(Exercise directions):
Please copy each line below that contains the string "FileOutputStream".

━━━ Information ━━━

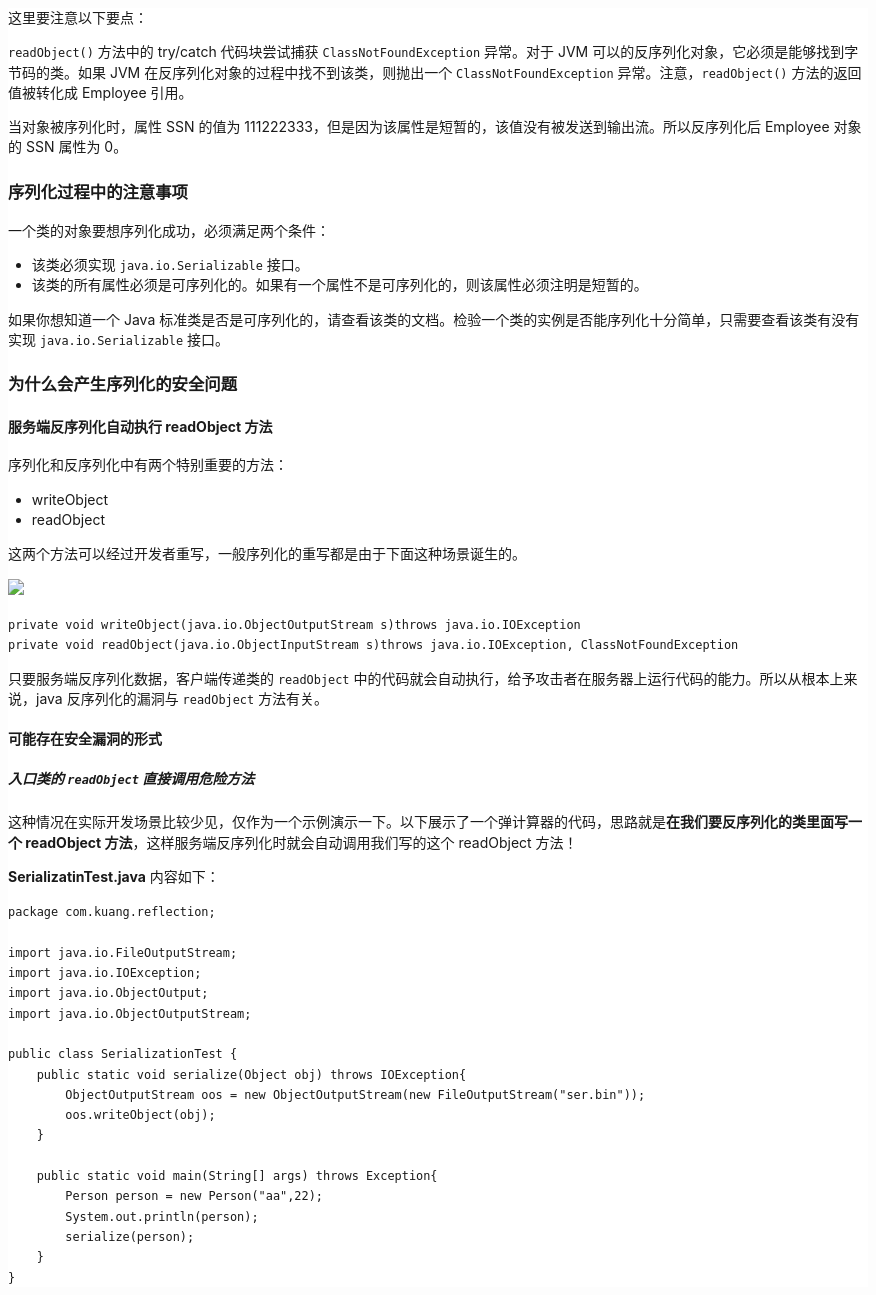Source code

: 这里要注意以下要点：

`readObject()` 方法中的 try/catch 代码块尝试捕获 `ClassNotFoundException` 异常。对于 JVM 可以的反序列化对象，它必须是能够找到字节码的类。如果 JVM 在反序列化对象的过程中找不到该类，则抛出一个 `ClassNotFoundException` 异常。注意，`readObject()` 方法的返回值被转化成 Employee 引用。

当对象被序列化时，属性 SSN 的值为 111222333，但是因为该属性是短暂的，该值没有被发送到输出流。所以反序列化后 Employee 对象的 SSN 属性为 0。



### 序列化过程中的注意事项

一个类的对象要想序列化成功，必须满足两个条件：

- 该类必须实现 `java.io.Serializable` 接口。
- 该类的所有属性必须是可序列化的。如果有一个属性不是可序列化的，则该属性必须注明是短暂的。

如果你想知道一个 Java 标准类是否是可序列化的，请查看该类的文档。检验一个类的实例是否能序列化十分简单，只需要查看该类有没有实现 `java.io.Serializable` 接口。

### 为什么会产生序列化的安全问题

#### 服务端反序列化自动执行 readObject 方法

序列化和反序列化中有两个特别重要的方法：

- writeObject
- readObject

这两个方法可以经过开发者重写，一般序列化的重写都是由于下面这种场景诞生的。

![](https://i.imgur.com/a9gF513.png)


```java=
private void writeObject(java.io.ObjectOutputStream s)throws java.io.IOException
private void readObject(java.io.ObjectInputStream s)throws java.io.IOException, ClassNotFoundException
```

只要服务端反序列化数据，客户端传递类的 `readObject` 中的代码就会自动执行，给予攻击者在服务器上运行代码的能力。所以从根本上来说，java 反序列化的漏洞与 `readObject` 方法有关。

#### 可能存在安全漏洞的形式

##### 入口类的 `readObject` 直接调用危险方法

这种情况在实际开发场景比较少见，仅作为一个示例演示一下。以下展示了一个弹计算器的代码，思路就是**在我们要反序列化的类里面写一个 readObject 方法**，这样服务端反序列化时就会自动调用我们写的这个 readObject 方法！

**SerializatinTest.java** 内容如下：

```java=
package com.kuang.reflection;

import java.io.FileOutputStream;
import java.io.IOException;
import java.io.ObjectOutput;
import java.io.ObjectOutputStream;

public class SerializationTest {
    public static void serialize(Object obj) throws IOException{
        ObjectOutputStream oos = new ObjectOutputStream(new FileOutputStream("ser.bin"));
        oos.writeObject(obj);
    }

    public static void main(String[] args) throws Exception{
        Person person = new Person("aa",22);
        System.out.println(person);
        serialize(person);
    }
}
```
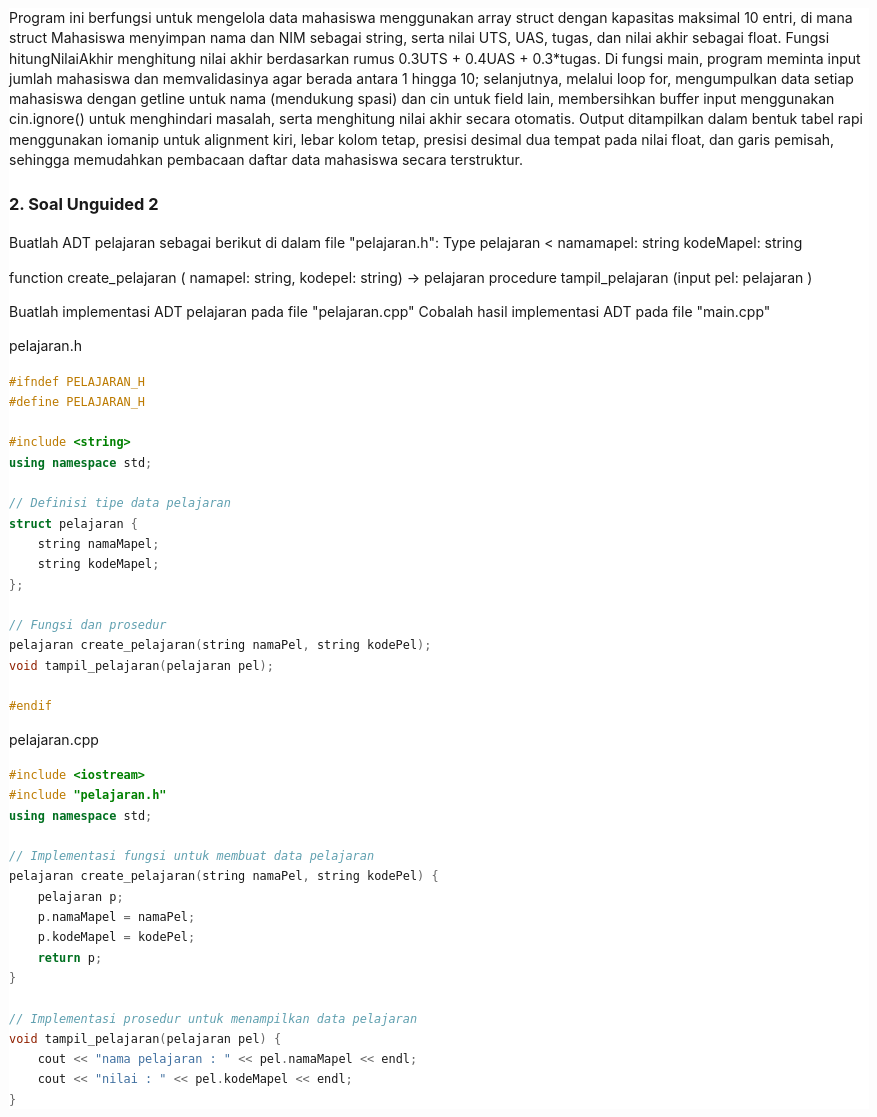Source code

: Program ini berfungsi untuk mengelola data mahasiswa menggunakan array struct dengan kapasitas maksimal 10 entri, di mana struct Mahasiswa menyimpan nama dan NIM sebagai string, serta nilai UTS, UAS, tugas, dan nilai akhir sebagai float. Fungsi hitungNilaiAkhir menghitung nilai akhir berdasarkan rumus 0.3UTS + 0.4UAS + 0.3*tugas. Di fungsi main, program meminta input jumlah mahasiswa dan memvalidasinya agar berada antara 1 hingga 10; selanjutnya, melalui loop for, mengumpulkan data setiap mahasiswa dengan getline untuk nama (mendukung spasi) dan cin untuk field lain, membersihkan buffer input menggunakan cin.ignore() untuk menghindari masalah, serta menghitung nilai akhir secara otomatis. Output ditampilkan dalam bentuk tabel rapi menggunakan iomanip untuk alignment kiri, lebar kolom tetap, presisi desimal dua tempat pada nilai float, dan garis pemisah, sehingga memudahkan pembacaan daftar data mahasiswa secara terstruktur.

### 2. Soal Unguided 2
Buatlah ADT pelajaran sebagai berikut di dalam file "pelajaran.h":
Type pelajaran <
    namamapel: string
    kodeMapel: string
>
function create_pelajaran ( namapel: string,
    kodepel: string) → pelajaran
procedure tampil_pelajaran (input pel: pelajaran )

Buatlah implementasi ADT pelajaran pada file "pelajaran.cpp"
Cobalah hasil implementasi ADT pada file "main.cpp"

pelajaran.h
```C++
#ifndef PELAJARAN_H
#define PELAJARAN_H

#include <string>
using namespace std;

// Definisi tipe data pelajaran
struct pelajaran {
    string namaMapel;
    string kodeMapel;
};

// Fungsi dan prosedur
pelajaran create_pelajaran(string namaPel, string kodePel);
void tampil_pelajaran(pelajaran pel);

#endif
```

pelajaran.cpp
```C++
#include <iostream>
#include "pelajaran.h"
using namespace std;

// Implementasi fungsi untuk membuat data pelajaran
pelajaran create_pelajaran(string namaPel, string kodePel) {
    pelajaran p;
    p.namaMapel = namaPel;
    p.kodeMapel = kodePel;
    return p;
}

// Implementasi prosedur untuk menampilkan data pelajaran
void tampil_pelajaran(pelajaran pel) {
    cout << "nama pelajaran : " << pel.namaMapel << endl;
    cout << "nilai : " << pel.kodeMapel << endl;
}
```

━━━

(Written solution):
import java.io.FileOutputStream;
        ObjectOutputStream oos = new ObjectOutputStream(new FileOutputStream("ser.bin"));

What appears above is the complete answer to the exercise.